Write out, word for word, every line in the data below from the one containing "bookshelf: present [383,429,463,547]" to the one containing "ottoman: present [431,507,548,582]", both of them included.
━━ DATA SHOWN
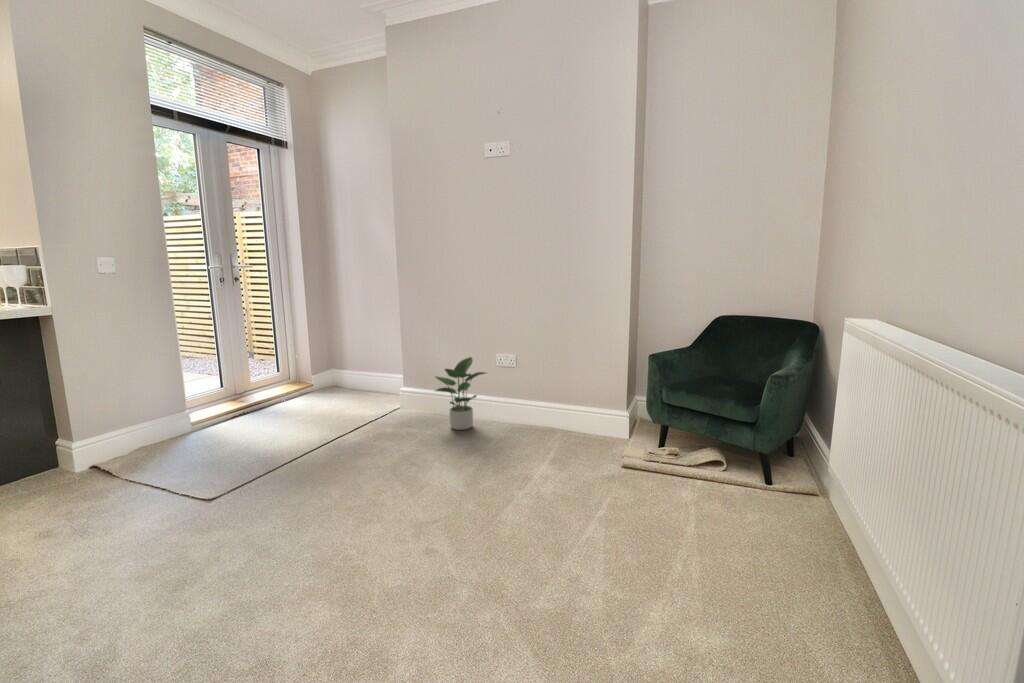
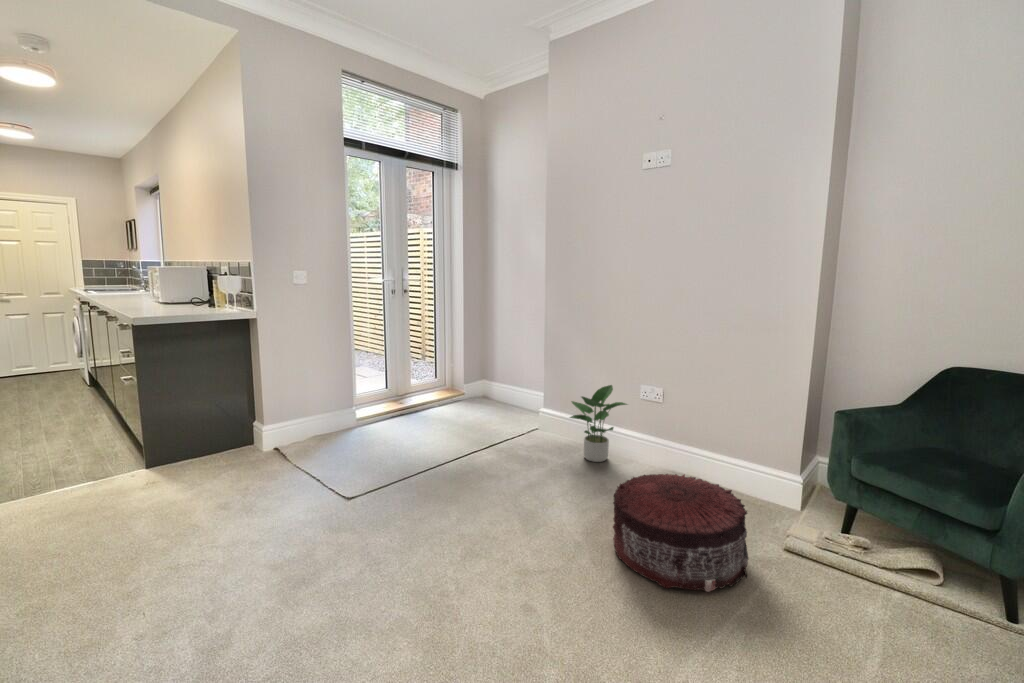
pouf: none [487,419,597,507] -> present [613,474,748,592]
━━━━
━━ DATA SHOWN
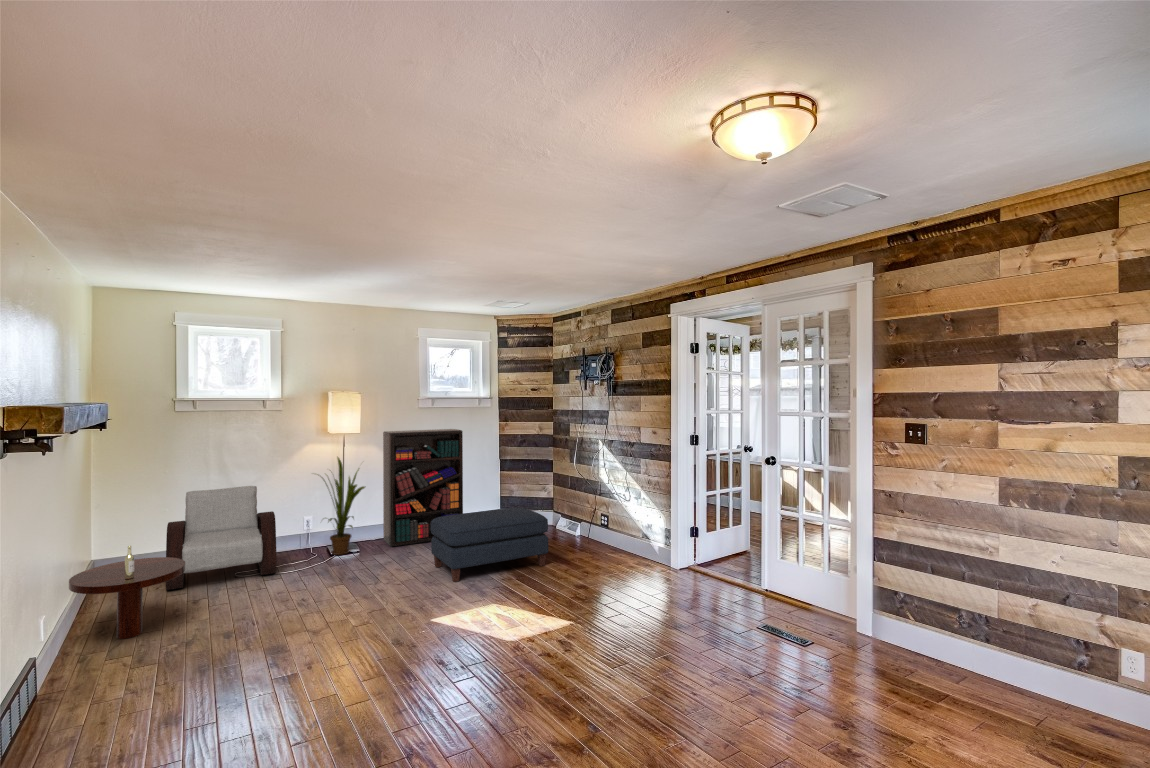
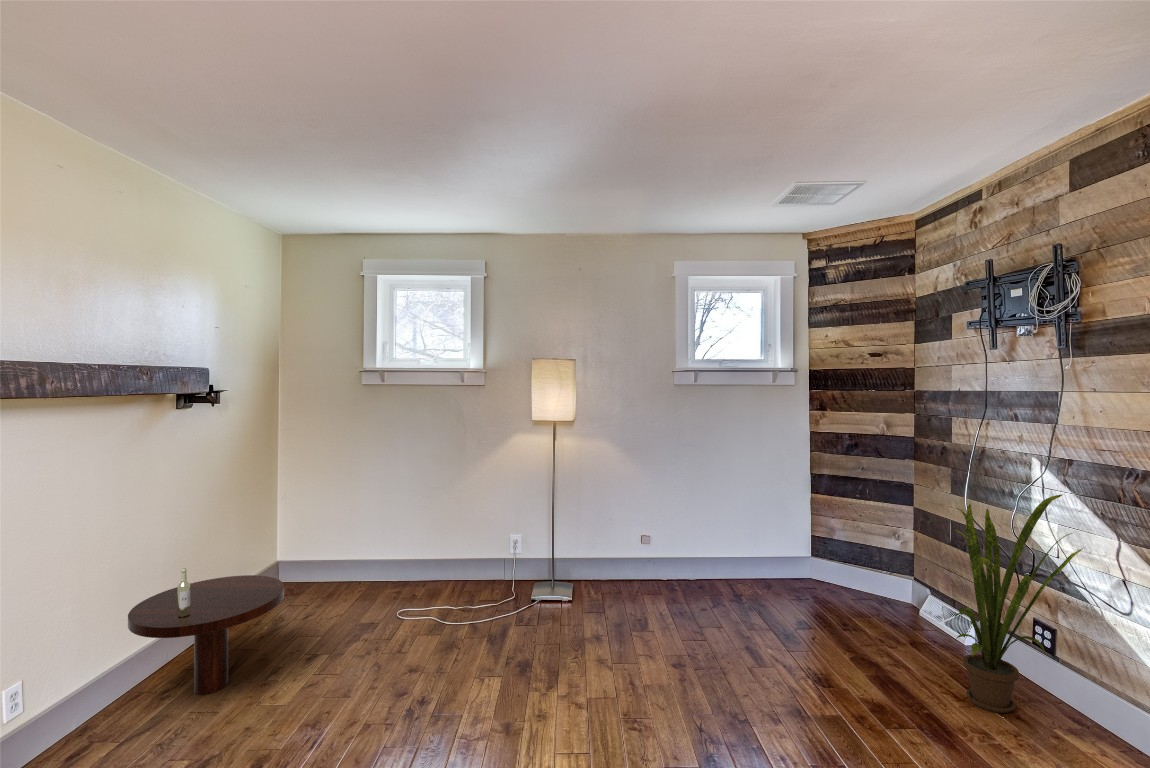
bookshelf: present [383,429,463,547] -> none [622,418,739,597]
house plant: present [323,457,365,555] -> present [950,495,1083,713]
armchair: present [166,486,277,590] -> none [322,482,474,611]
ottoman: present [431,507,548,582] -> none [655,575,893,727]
━━━━
§ EXERCISE RESULT:
bookshelf: present [383,429,463,547] -> none [622,418,739,597]
house plant: present [323,457,365,555] -> present [950,495,1083,713]
armchair: present [166,486,277,590] -> none [322,482,474,611]
ottoman: present [431,507,548,582] -> none [655,575,893,727]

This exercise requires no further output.